Politico published a detailed infrastructure analysis on Thursday documenting the growing gap between the EU’s stated ambition — thousands of new AI data centres under the AI Continent Action Plan and InvestAI programme — and the physical reality of where those facilities can actually be built and powered. Grid capacity constraints, high European energy costs, and increasingly vocal local resistance are combining to create a practical ceiling on how quickly the EU can build the sovereign compute infrastructure its AI strategy depends on.

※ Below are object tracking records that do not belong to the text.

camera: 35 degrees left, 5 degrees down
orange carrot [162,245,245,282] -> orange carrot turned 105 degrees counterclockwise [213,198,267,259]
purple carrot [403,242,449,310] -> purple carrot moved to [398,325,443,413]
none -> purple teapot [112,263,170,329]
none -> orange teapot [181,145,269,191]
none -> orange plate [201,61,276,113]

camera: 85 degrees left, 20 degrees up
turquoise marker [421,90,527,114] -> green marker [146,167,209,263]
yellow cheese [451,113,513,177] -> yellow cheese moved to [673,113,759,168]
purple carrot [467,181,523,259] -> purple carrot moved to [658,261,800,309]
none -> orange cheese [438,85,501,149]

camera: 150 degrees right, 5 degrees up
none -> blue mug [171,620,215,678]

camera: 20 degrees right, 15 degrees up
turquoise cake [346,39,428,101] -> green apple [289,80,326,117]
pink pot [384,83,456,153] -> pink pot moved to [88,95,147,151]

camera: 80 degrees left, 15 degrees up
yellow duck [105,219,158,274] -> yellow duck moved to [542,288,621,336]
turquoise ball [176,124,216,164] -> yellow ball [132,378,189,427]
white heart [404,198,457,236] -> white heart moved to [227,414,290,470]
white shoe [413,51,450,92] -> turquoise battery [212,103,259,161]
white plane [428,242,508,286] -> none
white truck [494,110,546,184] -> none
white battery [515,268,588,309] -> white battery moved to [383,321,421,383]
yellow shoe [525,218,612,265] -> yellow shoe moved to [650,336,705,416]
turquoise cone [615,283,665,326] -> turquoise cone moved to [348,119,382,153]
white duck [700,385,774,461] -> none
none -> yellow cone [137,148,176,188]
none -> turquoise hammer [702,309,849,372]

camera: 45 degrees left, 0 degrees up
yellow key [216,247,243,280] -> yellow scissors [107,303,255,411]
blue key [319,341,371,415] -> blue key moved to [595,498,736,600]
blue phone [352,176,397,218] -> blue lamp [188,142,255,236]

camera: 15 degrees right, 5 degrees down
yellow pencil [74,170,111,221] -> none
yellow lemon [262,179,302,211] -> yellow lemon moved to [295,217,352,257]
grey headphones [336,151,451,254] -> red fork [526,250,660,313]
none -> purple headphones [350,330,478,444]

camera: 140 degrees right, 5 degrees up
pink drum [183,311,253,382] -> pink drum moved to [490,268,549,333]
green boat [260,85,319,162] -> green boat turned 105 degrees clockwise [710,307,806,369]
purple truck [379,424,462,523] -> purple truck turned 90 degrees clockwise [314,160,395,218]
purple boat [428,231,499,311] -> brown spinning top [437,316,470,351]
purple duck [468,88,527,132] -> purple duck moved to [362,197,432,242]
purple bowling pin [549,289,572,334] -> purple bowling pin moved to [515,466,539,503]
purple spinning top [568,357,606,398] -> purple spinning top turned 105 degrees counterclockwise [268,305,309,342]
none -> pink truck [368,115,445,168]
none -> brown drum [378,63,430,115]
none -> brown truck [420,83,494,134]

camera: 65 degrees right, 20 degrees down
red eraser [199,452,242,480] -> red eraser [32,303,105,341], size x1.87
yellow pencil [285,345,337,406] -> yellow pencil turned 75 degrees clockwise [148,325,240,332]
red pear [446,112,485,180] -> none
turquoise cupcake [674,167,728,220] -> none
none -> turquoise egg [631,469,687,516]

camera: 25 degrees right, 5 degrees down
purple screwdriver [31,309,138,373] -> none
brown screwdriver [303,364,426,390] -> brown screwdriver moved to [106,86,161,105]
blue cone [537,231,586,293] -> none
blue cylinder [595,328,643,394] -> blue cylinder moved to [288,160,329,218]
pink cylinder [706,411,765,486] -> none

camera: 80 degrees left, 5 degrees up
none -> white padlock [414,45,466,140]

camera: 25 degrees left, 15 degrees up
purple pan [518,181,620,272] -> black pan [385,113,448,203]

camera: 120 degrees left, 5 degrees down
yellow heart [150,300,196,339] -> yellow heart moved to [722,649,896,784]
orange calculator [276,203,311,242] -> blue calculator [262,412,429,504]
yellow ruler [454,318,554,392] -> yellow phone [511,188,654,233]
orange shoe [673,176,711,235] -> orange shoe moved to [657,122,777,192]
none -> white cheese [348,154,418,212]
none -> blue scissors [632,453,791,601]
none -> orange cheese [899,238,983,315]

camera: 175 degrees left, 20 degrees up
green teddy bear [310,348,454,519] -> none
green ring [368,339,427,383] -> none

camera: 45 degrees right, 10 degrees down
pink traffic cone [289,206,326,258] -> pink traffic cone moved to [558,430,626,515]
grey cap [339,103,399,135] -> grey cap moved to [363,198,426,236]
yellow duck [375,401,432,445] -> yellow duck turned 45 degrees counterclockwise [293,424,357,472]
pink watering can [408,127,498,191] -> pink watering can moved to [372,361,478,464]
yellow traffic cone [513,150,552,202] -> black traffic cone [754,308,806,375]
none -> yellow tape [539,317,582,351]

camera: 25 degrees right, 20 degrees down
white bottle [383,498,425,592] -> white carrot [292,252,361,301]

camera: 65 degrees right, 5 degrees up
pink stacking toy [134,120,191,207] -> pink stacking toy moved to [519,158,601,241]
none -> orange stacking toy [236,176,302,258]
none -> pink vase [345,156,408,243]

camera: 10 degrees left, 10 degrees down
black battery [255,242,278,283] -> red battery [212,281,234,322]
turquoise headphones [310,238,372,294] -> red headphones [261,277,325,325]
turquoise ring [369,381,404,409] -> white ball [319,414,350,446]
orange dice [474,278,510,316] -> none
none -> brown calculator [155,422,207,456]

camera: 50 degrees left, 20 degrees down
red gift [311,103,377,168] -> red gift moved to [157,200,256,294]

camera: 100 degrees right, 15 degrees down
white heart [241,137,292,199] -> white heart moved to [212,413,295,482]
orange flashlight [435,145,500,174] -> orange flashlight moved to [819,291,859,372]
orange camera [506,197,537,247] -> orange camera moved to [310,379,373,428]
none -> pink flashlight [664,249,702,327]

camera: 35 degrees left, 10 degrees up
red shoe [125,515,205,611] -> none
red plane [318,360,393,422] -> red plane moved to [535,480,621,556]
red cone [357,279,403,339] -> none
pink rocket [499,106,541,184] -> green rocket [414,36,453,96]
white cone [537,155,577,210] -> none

The piece builds on the broader picture established by Wired’s grid investigation earlier this week — but adds the dimension of public opposition, which is emerging as a factor in planning decisions across multiple member states. Data centres are large, energy-intensive, water-cooled facilities. In communities where energy costs are already a political pressure point, their arrival is not always welcome. The collision between Brussels’ sovereignty rhetoric and local planning realities is the infrastructure story beneath the infrastructure story.

05 · Signal — Verified Voices

Credible accounts and publications that drove Thursday’s European AI conversation. Filtered for genuine signal.

@Europarl_EN
European Parliament

The official Parliament account’s post announcing the 569–45 vote was the most-amplified EU institutional post on AI in weeks. The vote margin — nearly ten to one — was the story within the story, signalling a level of cross-party consensus that is rare in EU digital legislation.

@Offlimits_nl
Dutch nonprofit · Netherlands

The organisation that brought the case against xAI. Offlimits’ director Robbert Hoving was the most-cited voice in the Reuters and Al Jazeera coverage. His framing — “the burden is on the company” — is the sentence that will be cited in every subsequent European AI liability discussion.

@Uber / @Verne_auto
Uber & Verne · Croatia / Global

The joint press release landed simultaneously on Bloomberg, TechCrunch, Euronews, and Automotive News within hours of publication. The Verne CEO quote — “Europe needs autonomous mobility that can move from testing to a real service” — captured the week’s deployment mood precisely. Mate Rimac’s personal amplification on LinkedIn added significant reach in European tech circles.